08.07.2022

Ist die Abgeltungsteuer verfassungswidrig?

Bundesverfassungsgericht muss entscheiden

Das Finanzgericht Niedersachsen hält die Vorschriften über die Abgeltungsteuer des Einkommensteuergesetzes mit dem Gleichsatz des Grundgesetzes für nicht vereinbar. Nun liegt ein Normenkontrollverfahren dem Bundesverfassungsgericht vor. Kippt die Abgeltungsteuer? 

Die Abgeltungsteuer gibt es seit dem 1. Januar 2009. Mit ihr werden Einkünfte aus Kapitalvermögen, z. B. Zinsen, Dividenden und realisierte Kursgewinne mit einem Einkommensteuersatz von 25 Prozent versteuert, falls Solidaritätszuschlag und Kirchensteuer gezahlt werden müssen, kommen diese dazu. „Liegt der persönliche Einkommensteuersatz unter 25 Prozent, kann die zu viel gezahlte Abgeltungsteuer vom Finanzamt zurückfordert werden‘‘, informiert Daniela Karbe-Geßler vom Bund der Steuerzahler.

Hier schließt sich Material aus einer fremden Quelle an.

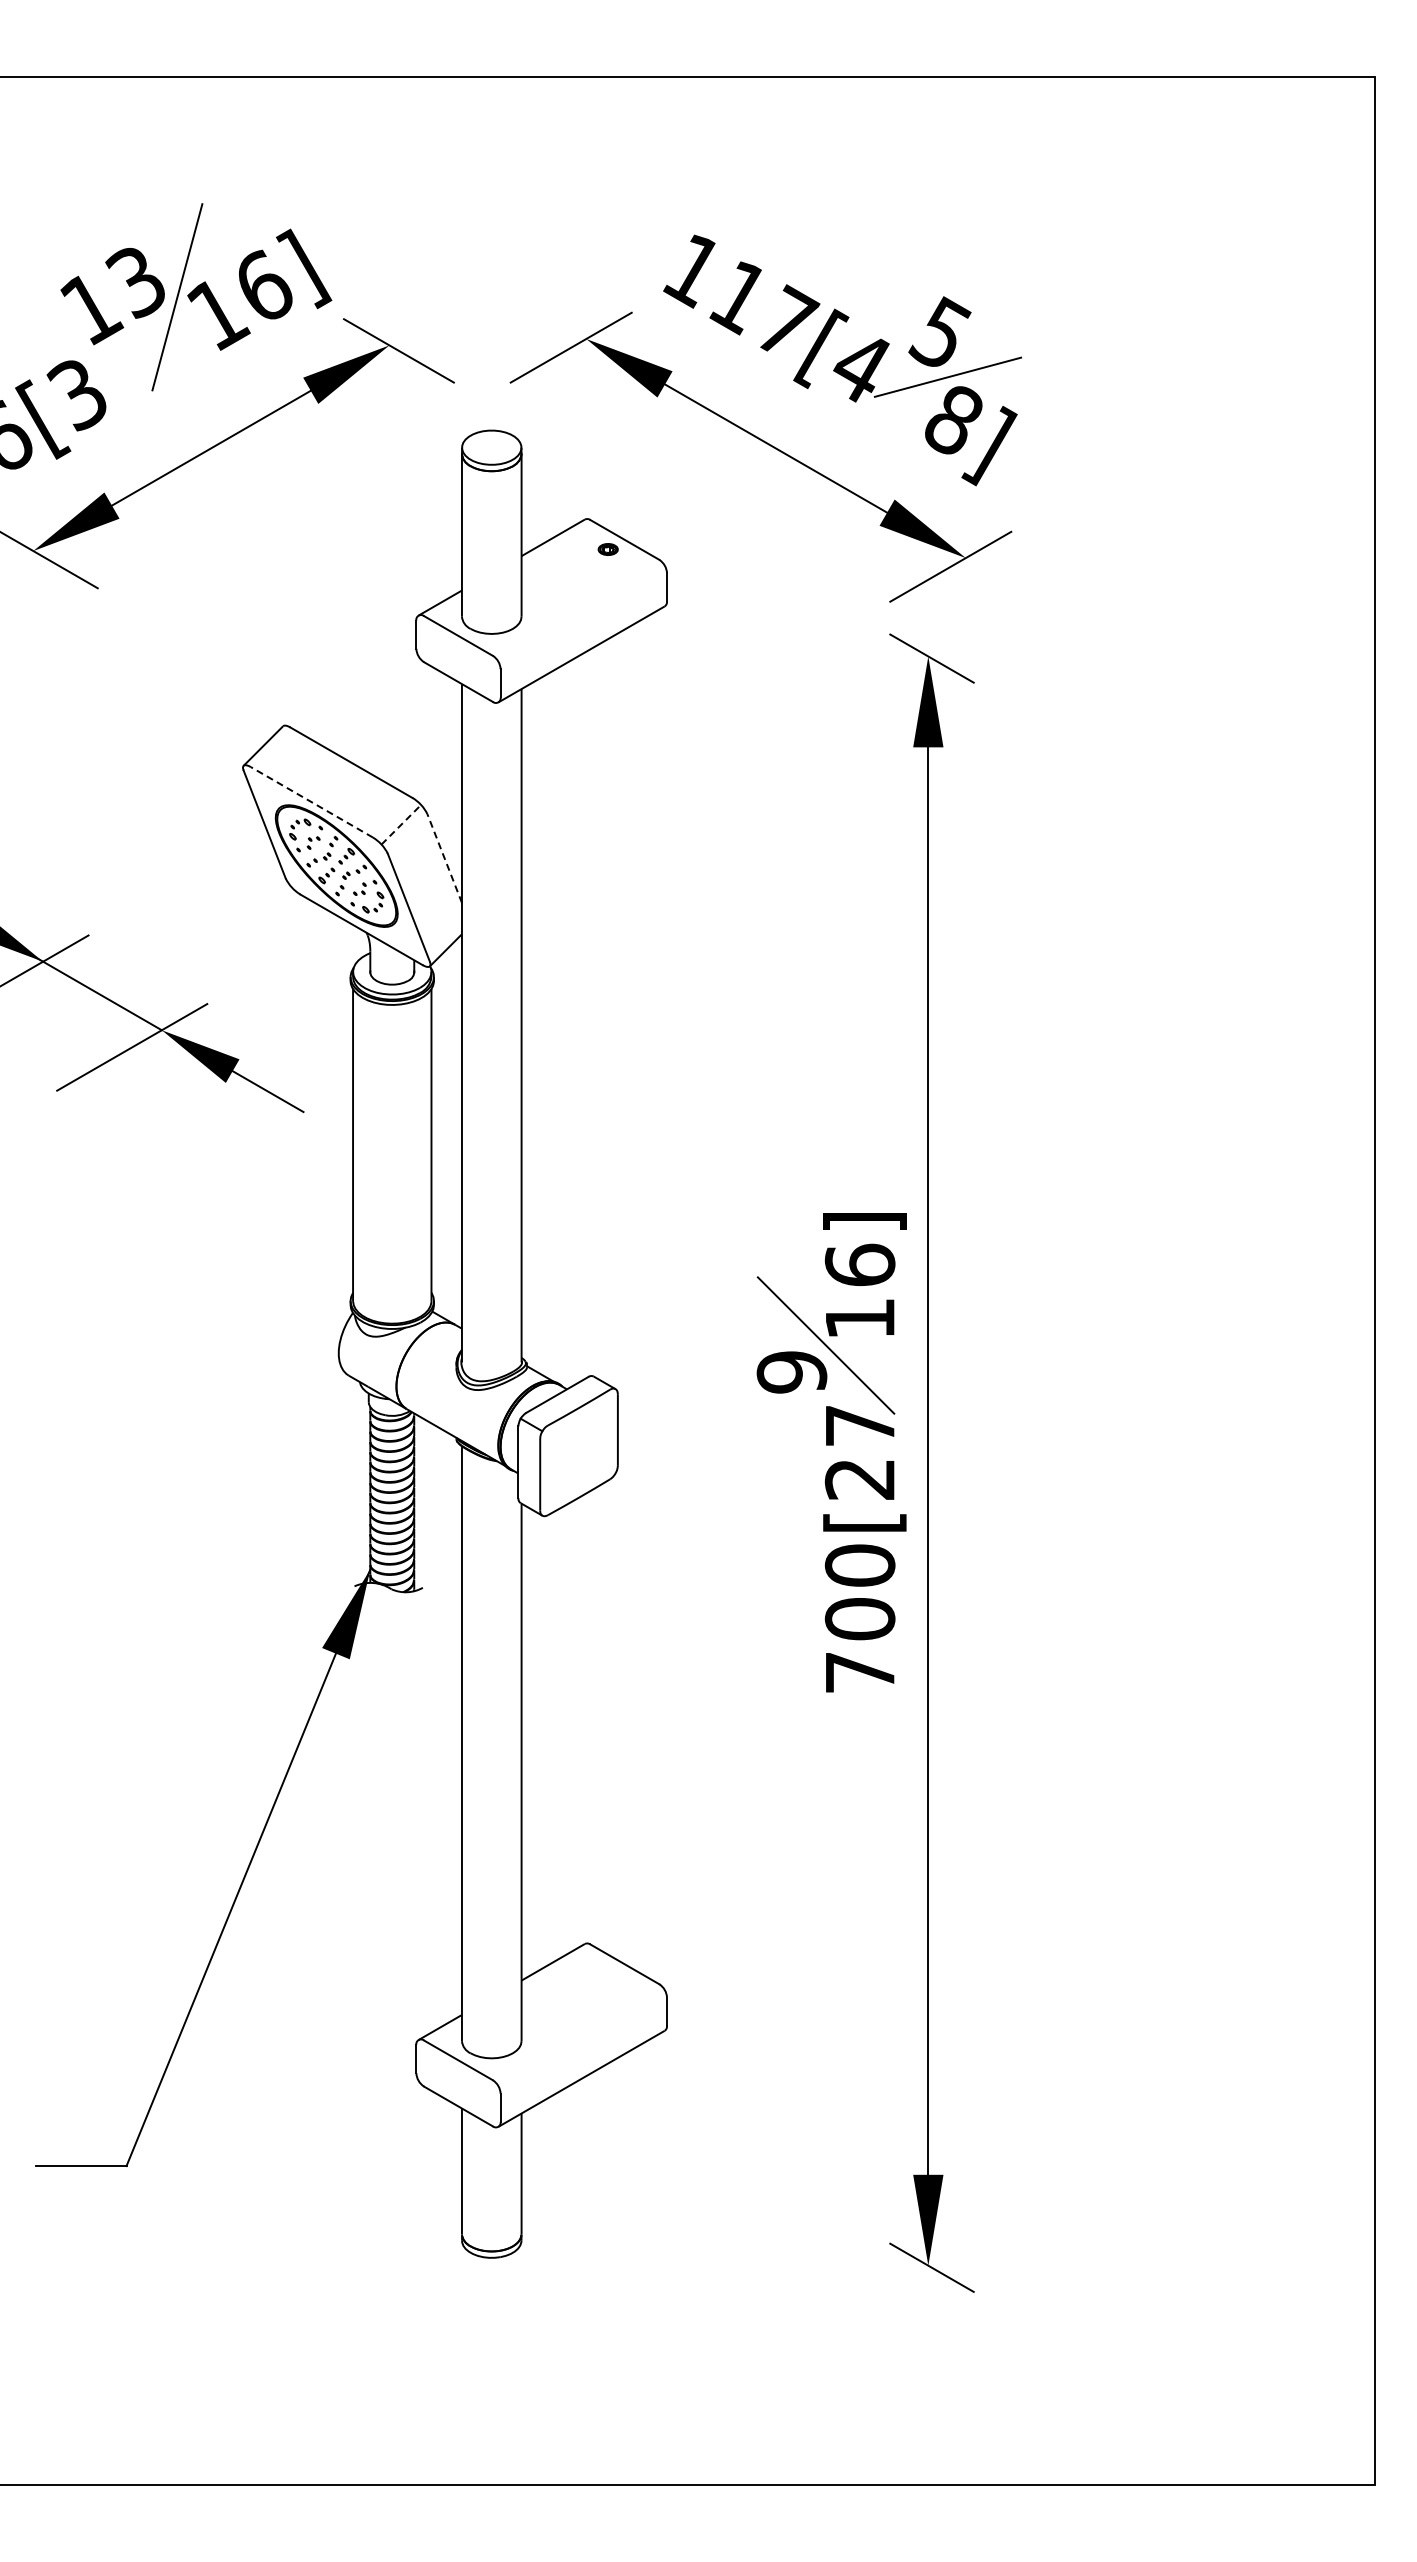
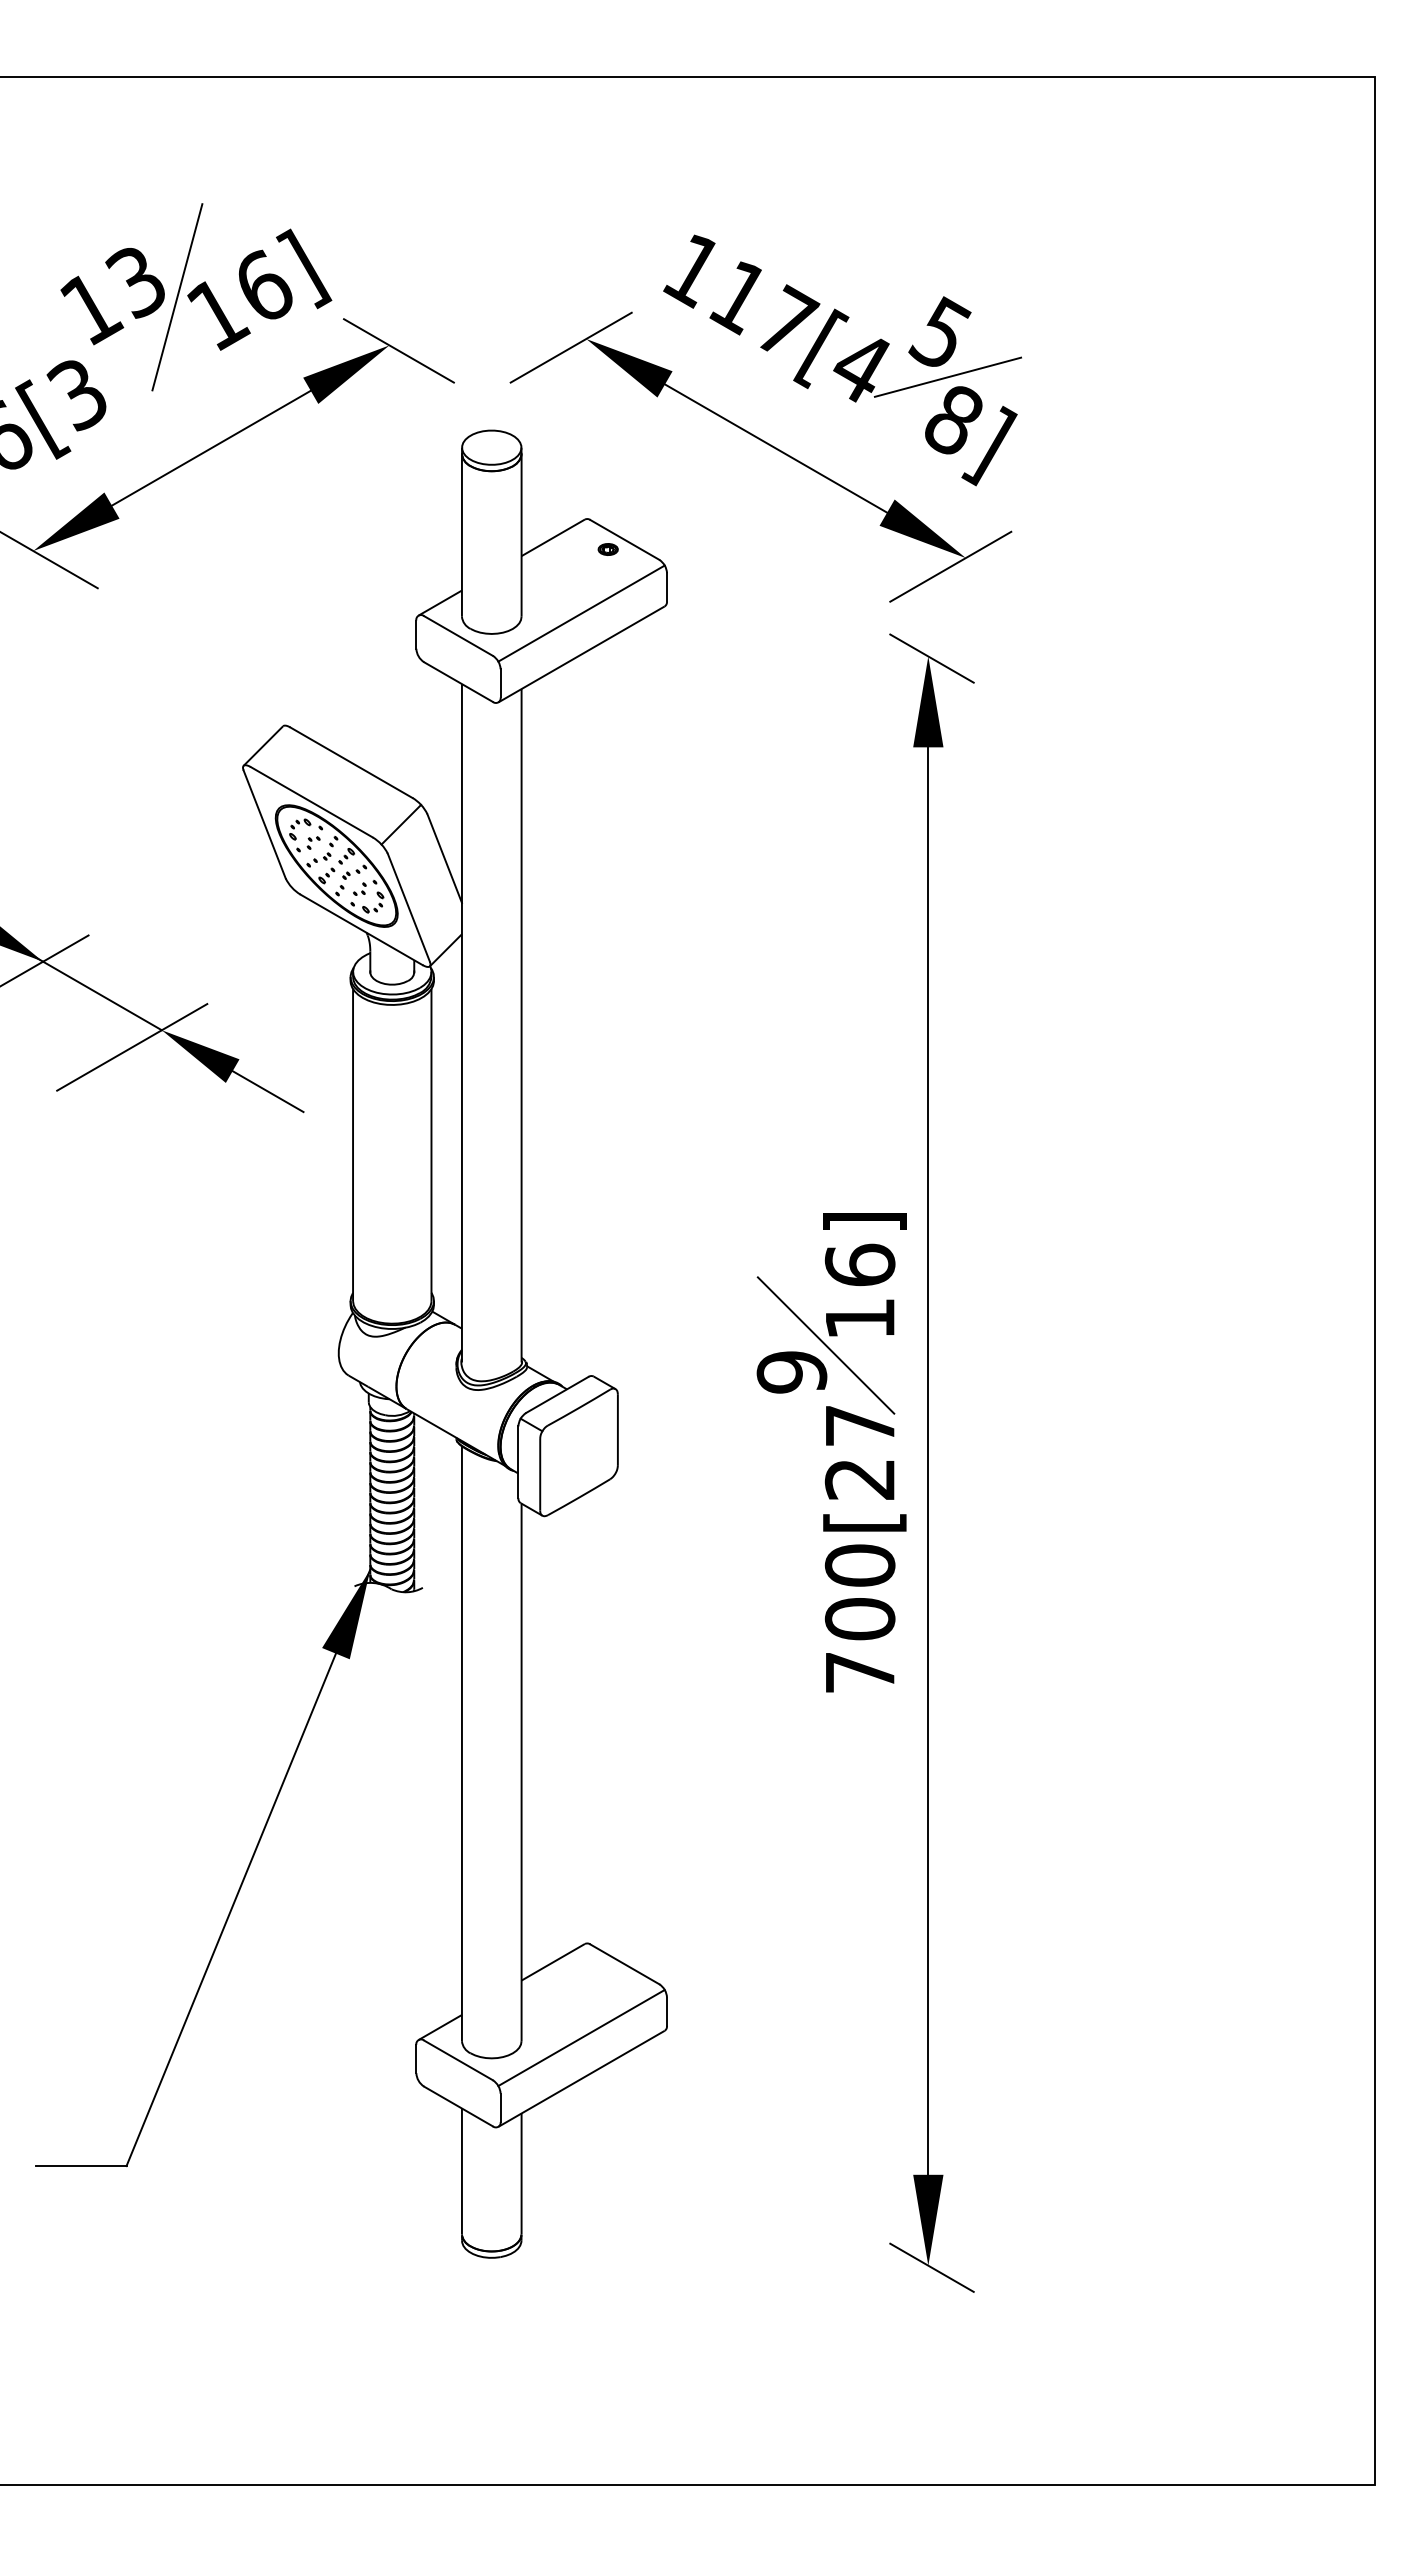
line at (581, 613): none -> present
line at (311, 802): dashed -> solid
line at (401, 824): dashed -> solid
line at (444, 858): dashed -> solid
line at (581, 2037): none -> present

Das Finanzgericht Niedersachsen wies in einem konkreten Fall (Az. 7 K 120/21) darauf hin, dass die Anwendung der Abgeltungsteuer gegen die im Grundgesetz verankerte Vorgabe der Gleichbehandlung aller Einkunftsarten und einer gleichmäßigen Besteuerung nach der individuellen Leistungsfähigkeit verstoße und daher verfassungswidrig sei. Die Abgeltungsteuer, so das Finanzgericht, führe zu einer Ungleichbehandlung zwischen Beziehern privater Kapitaleinkünfte und den übrigen Steuerzahlern. Während die Bezieher von Kapitaleinkünften mit einem Sondersteuersatz von 25 Prozent abgeltend belastet werden, unterliegen die übrigen Steuerzahler einem Steuersatz von bis zu 45 Prozent. Die in den Gesetzesmaterialien genannten Rechtfertigungsgründe genügen den verfassungsrechtlichen Anforderungen nicht. Weitere Rechtfertigungsgründe seien nicht ersichtlich. Die Abgeltungsteuer sei weder zur Standortförderung des deutschen Finanzplatzes geeignet noch führe sie zu einer wesentlichen Vereinfachung im Besteuerungsverfahren.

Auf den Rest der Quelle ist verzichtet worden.